McCartney, meanwhile, still gets invited to collaborate with the biggest musicians on the planet that aren’t him, whether that’s duetting with Rihanna or whistling for Kanye (whistling might seem a little beneath Macca, but it’s arguably better than chewing celery). Bands and artists still pay homage through cover versions, woozy interpolations, or just wholesale rip-offs. And it’s not just those inside the industry paying homage. Head to just about any football ground across the country and you’re likely to hear the chorus of Hey Jude belted out. Head to London’s Covent Garden, or maybe Liverpool Lime Street station, and you’ll probably hear a busker butchering Blackbird.

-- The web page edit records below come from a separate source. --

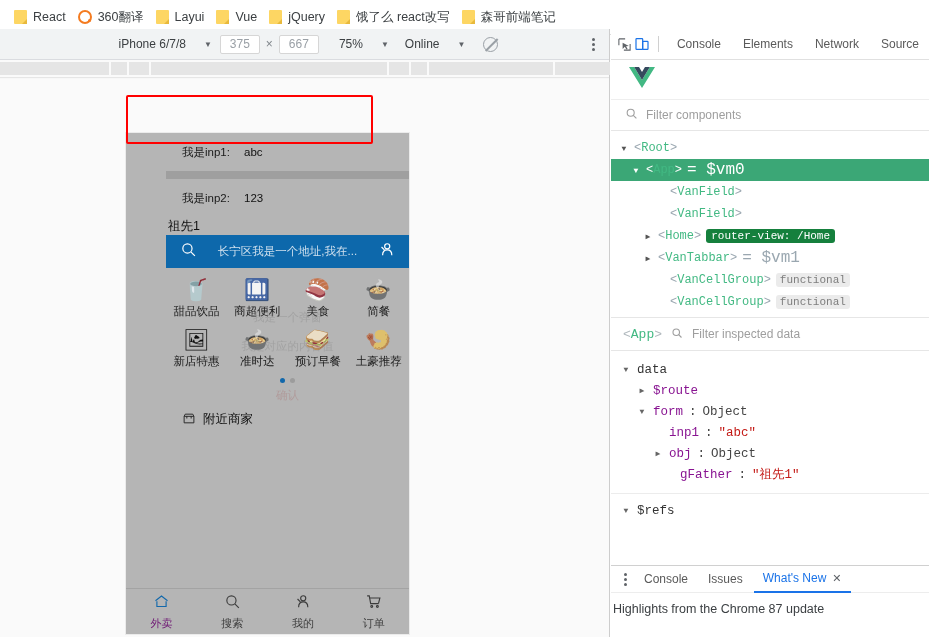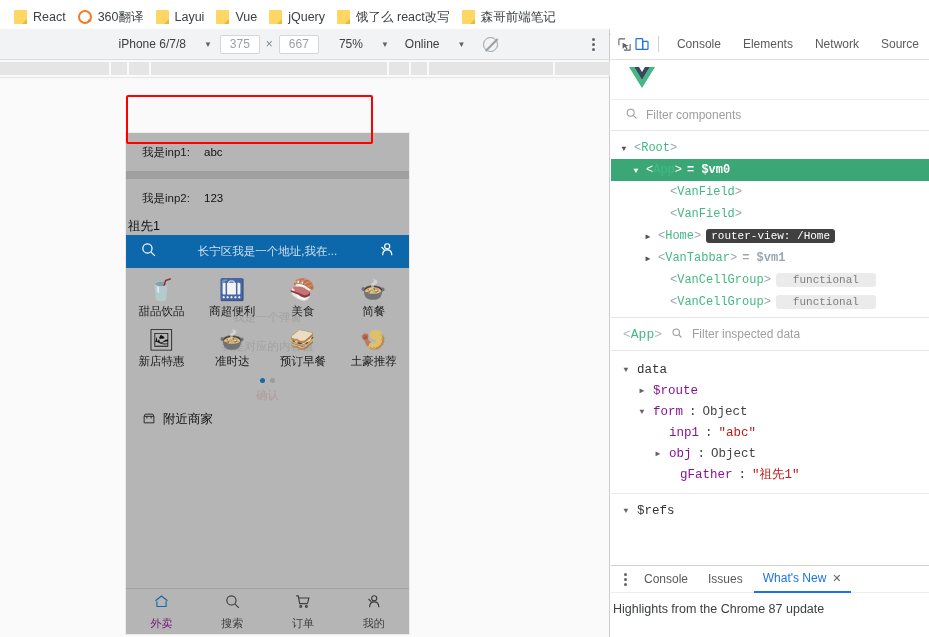--- a/index.html
+++ b/index.html
@@ -89,20 +89,21 @@
   #canvas {
     position:absolute; left:0; top:50px; width:609px; height:558px;
     background:#fafafa;
   }
 
   
   #viewport {
     position:absolute; left: 126px; top: 54px; width: 283px; height: 501px;
     background:#b5b5b5; overflow:hidden;
     box-shadow: 0 0 0 1px rgba(0,0,0,0.06);
+    padding-left: 40px;
   }
   .cell {
     background:#b5b5b5; display:flex; align-items:center;
     padding: 0 16px; font-size: 11.5px; color:#222; height: 38px;
   }
   .cell-label { width: 62px; color:#1a1a1a; }
   .cell-val { color:#111; }
   #cell-gap { height: 8px; background:#9f9f9f; }
   #gfather { padding: 0 2px; font-size: 12.5px; color:#111; height: 18px; line-height:18px; background:#b5b5b5;}
 
@@ -174,23 +175,23 @@
     font-size: 12px; color:#9e9e9e;
   }
   #tree { padding: 6px 0 0 0; font-family: "Liberation Mono", monospace; font-size: 12px; flex: 0 0 auto;}
   .tnode { display:flex; align-items:center; height: 22px; padding-left: 8px; gap: 5px; white-space:nowrap;}
   .tnode.sel { background:#3ba776; }
   .tnode.sel .tag, .tnode.sel .vm, .tnode.sel .arrow { color:#fff !important; }
   .arrow { font-size: 8px; color:#555; width: 10px; display:inline-block; text-align:center;}
   .arrow.blank { visibility:hidden; }
   .tag { color:#9aa7b0; }
   .tag b { color:#42b983; font-weight:normal; }
-  .vm { color:#9aa7b0; font-size: 12px; font-weight: bold;}
-  .badge-router { background:#404040; color:#fff; border-radius:3px; padding: 1px 5px; font-size: 11px;}
-  .badge-fn { background:#ebebeb; color:#7d7d7d; border-radius:3px; padding: 1px 17px; font-size: 11px;}
+  .vm { color:#9aa7b0; font-size: 16px;}
+  .badge-router { background:#15803d; color:#fff; border-radius:3px; padding: 1px 5px; font-size: 11px;}
+  .badge-fn { background:#ebebeb; color:#7d7d7d; border-radius:3px; padding: 1px 4px; font-size: 11px;}
 
   #insp-head {
     height: 34px; display:flex; align-items:center; gap: 9px; padding-left: 12px;
     border-top: 1px solid #e6e6e6; border-bottom: 1px solid #e6e6e6; margin-top: 4px;
   }
   #insp-head .ih-tag { font-family:"Liberation Mono", monospace; font-size: 13px; color:#b0b8bd; }
   #insp-head .ih-tag b { color:#42b983; font-weight:normal;}
   #insp-head .ih-ph { font-size: 12px; color:#9e9e9e; }
 
   #datatree { padding-top: 8px; font-family:"Liberation Mono", monospace; font-size: 12.5px; }
@@ -395,37 +396,37 @@
               <svg width="17" height="17" viewBox="0 0 24 24" fill="none" stroke="#3c3c3c" stroke-width="1.6">
                 <circle cx="10.5" cy="10.5" r="6.5"></circle>
                   <line x1="15.3" y1="15.3" x2="21" y2="21"></line>
               </svg>
             </span>
             <span class="tlbl">搜索</span>
           </div>
           <div class="tab">
             <span>
               <svg width="17" height="17" viewBox="0 0 24 24" fill="none" stroke="#3c3c3c" stroke-width="1.6">
+                <circle cx="13" cy="7.5" r="3.6"></circle>
+                  <path d="M6.5 20 C6.5 15 9.5 12.5 13 12.5 C16.5 12.5 19.5 15 19.5 20"></path>
+                <path d="M5 8.5 L9 12.5"></path>
+              </svg>
+            </span>
+            <span class="tlbl">我的</span>
+          </div>
+          <div class="tab">
+            <span>
+              <svg width="17" height="17" viewBox="0 0 24 24" fill="none" stroke="#3c3c3c" stroke-width="1.6">
                 <path d="M3 4 L6 4 L8 15 L19 15"></path>
                   <path d="M6.5 7 L21 7 L19 15"></path>
                 <circle cx="9.5" cy="19" r="1.3"></circle>
                   <circle cx="17.5" cy="19" r="1.3"></circle>
               </svg>
             </span>
             <span class="tlbl">订单</span>
-          </div>
-          <div class="tab">
-            <span>
-              <svg width="17" height="17" viewBox="0 0 24 24" fill="none" stroke="#3c3c3c" stroke-width="1.6">
-                <circle cx="13" cy="7.5" r="3.6"></circle>
-                  <path d="M6.5 20 C6.5 15 9.5 12.5 13 12.5 C16.5 12.5 19.5 15 19.5 20"></path>
-                <path d="M5 8.5 L9 12.5"></path>
-              </svg>
-            </span>
-            <span class="tlbl">我的</span>
           </div>
         </div>
 
       </div>
     </div>
   </div>
 
   <div class="annot" id="annot-inp1"></div>
   <div class="annot" id="annot-data"></div>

Is this continued relevance something to be celebrated? Or, as film-maker Adam Curtis argues, might it be evidence of a “frozen culture … It is extraordinary that we now still listen to music from bands in the 1950s and 1960s, like the Beatles. It is the equivalent of people in the 1960s still dancing to music from the 1890s.” Certainly, I have some sympathy for that view, particularly when hearing Yesterday – a song whose meaning and poignancy has been stripped bare by relentless overplaying – for the 54,378th time.

But at the same time, there always seems to be some new avenue to explore with the Beatles, some new way of updating or reexamining their work: see Frank Ocean’s reinterpretation of Here There and Everywhere on his Blonde track … White Ferrari, which knits the song into drowsy, daring future R&B. The world of the Beatles is essentially limitless. No wonder they outlived the VHS.